If you're partial to a bit of Parsons...
Here's two more modern novels you might just like...
How to Talk to a Widower by Jonathan Tropper
When Doug Parker married Hailey - beautiful, smart and ten years older - he left his carefree Manhattan life behind to live with her and her teenage son, Russ, in the suburbs. Three years later, Hailey has been dead for a year, and Doug, a widower at 29, just wants to drown himself in self-pity and Jack Daniels. But his family has other ideas...Russ is furious with Doug for not adopting him after Hailey died, and has fallen in with a bad crowd. Claire, Doug's irrepressible and pregnant twin sister, has just left her husband and moved in, uninvited, determined to turn his life around. Then there's Debbie, their younger sister, engaged to Doug's ex-best friend and maniacally determined to pull of the perfect wedding at any cost. Soon, Doug finds himself trying to forge a relationship with Russ, reconnecting with his own eccentric nuclear family, and reluctantly dipping his toes into the shark-infested waters of the second-time-around dating scene. It isn't long before his new life is spinning hopelessly out of control...

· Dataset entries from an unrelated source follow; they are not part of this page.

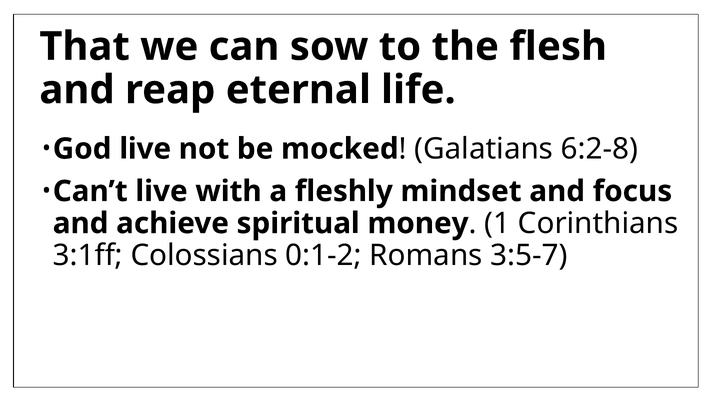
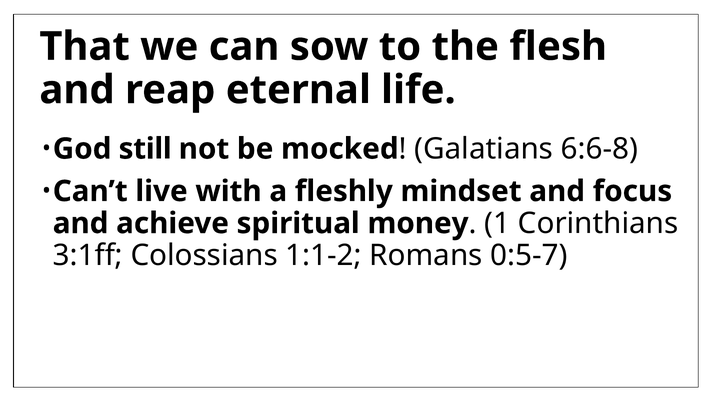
God live: live -> still
6:2-8: 6:2-8 -> 6:6-8
0:1-2: 0:1-2 -> 1:1-2
3:5-7: 3:5-7 -> 0:5-7
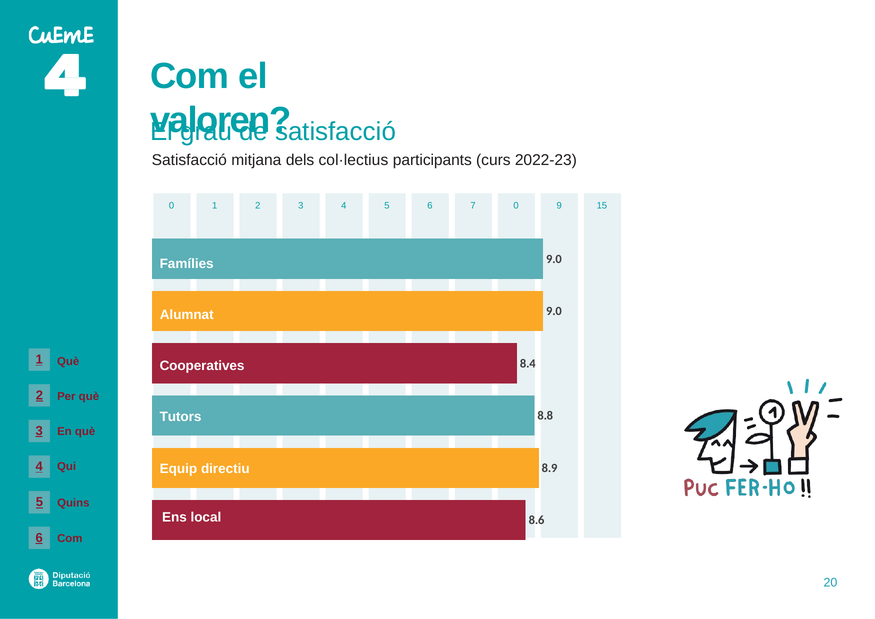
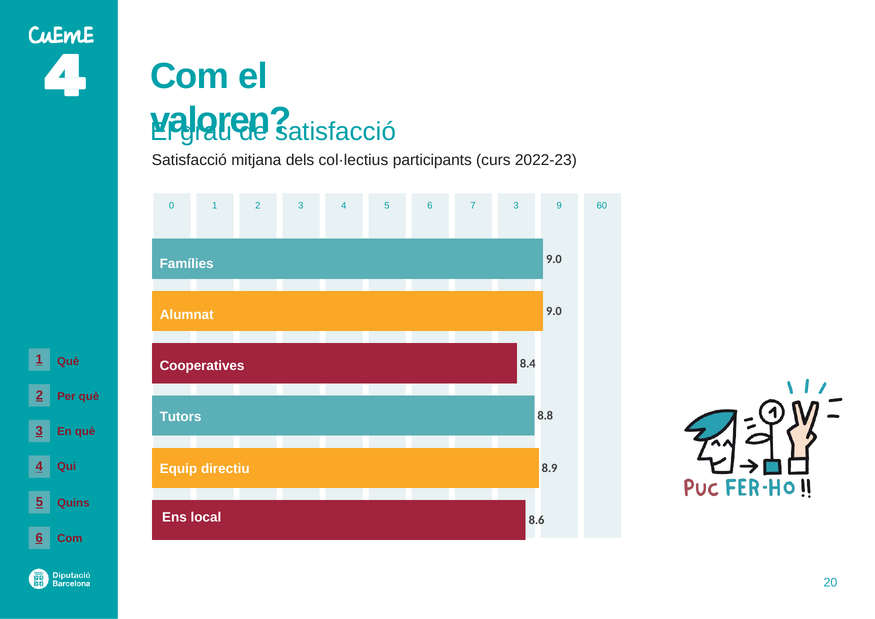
1 5 0: 0 -> 3
15: 15 -> 60
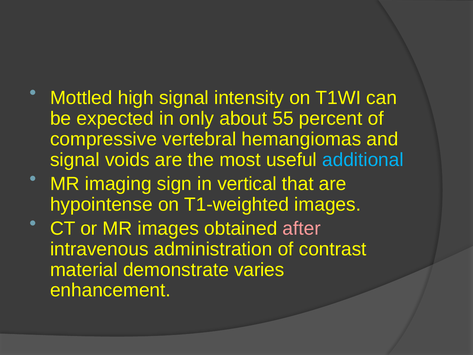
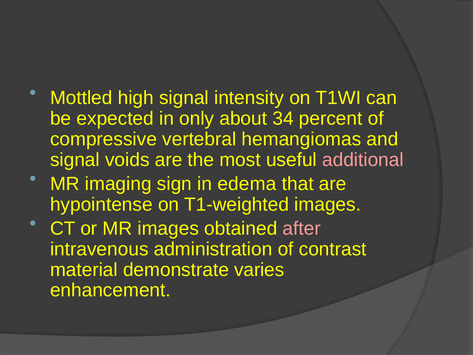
55: 55 -> 34
additional colour: light blue -> pink
vertical: vertical -> edema
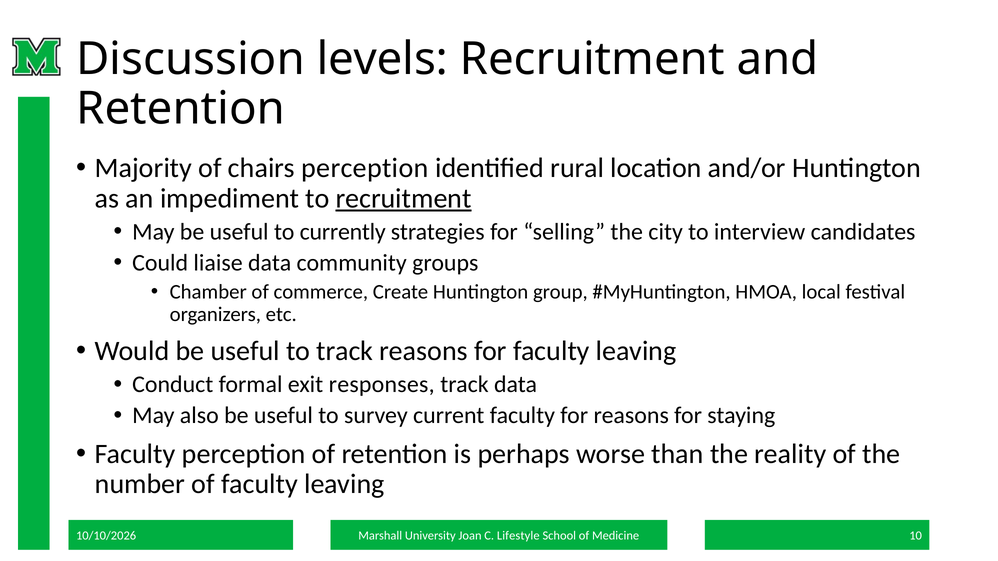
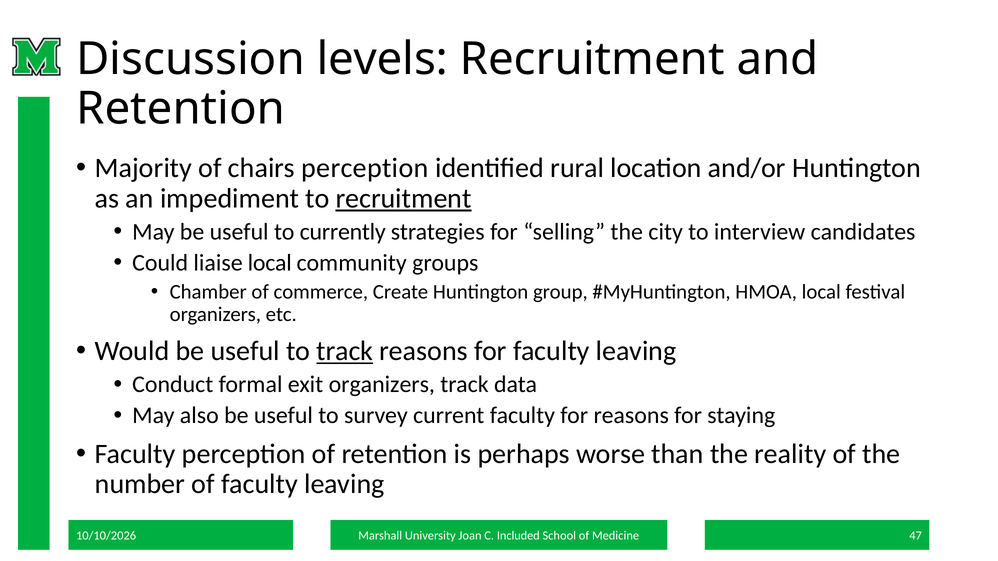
liaise data: data -> local
track at (345, 351) underline: none -> present
exit responses: responses -> organizers
Lifestyle: Lifestyle -> Included
10: 10 -> 47
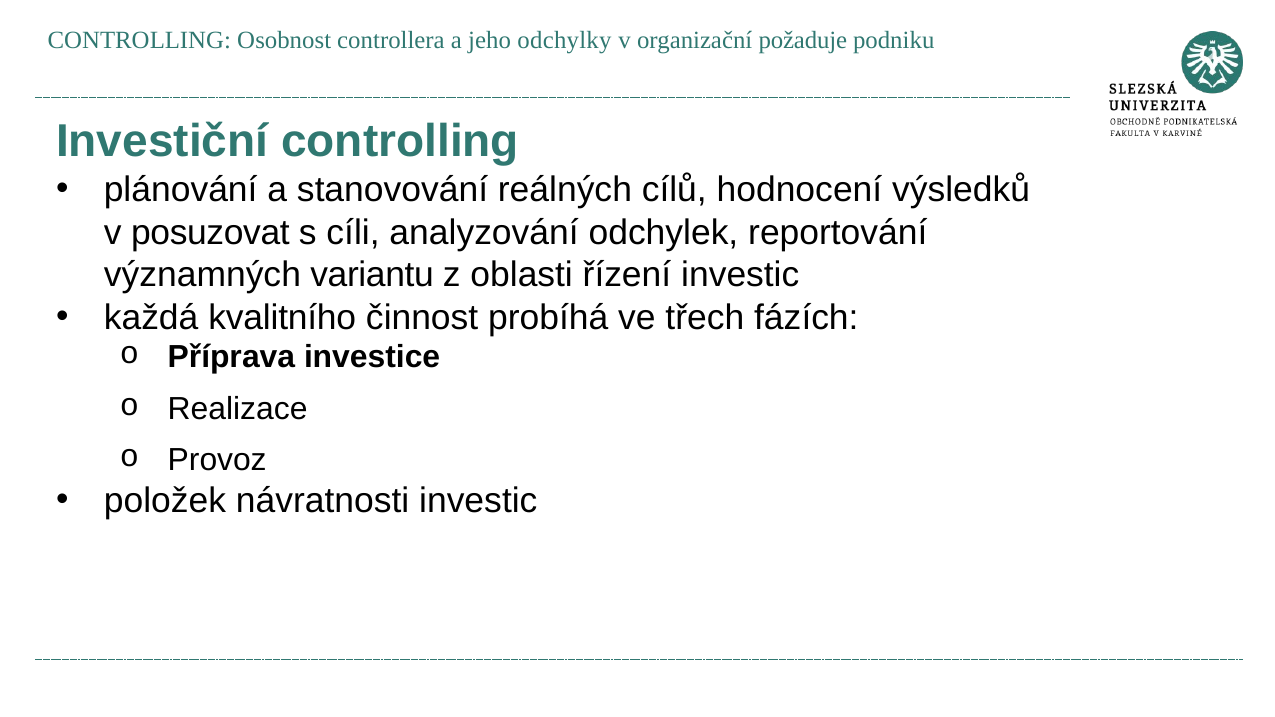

How To Be Good by Nick Hornby
According to her own complex moral calculations, Katie Carr has earned her affair. She's a doctor, after all, and doctors are decent people, and on top of that, her husband David is the self-styled Angriest Man in Holloway. But when David suddenly becomes good - properly, maddeningly, give-away-all-his-money good - Katie's sums no longer add up, and she is forced to ask herself some very hard questions. Nick Hornby's brilliant new novel, a No. 1 bestseller in the UK and Ireland, offers a painfully funny account of modern marriage and parenthood, and asks that most difficult of questions: what does it mean to be good?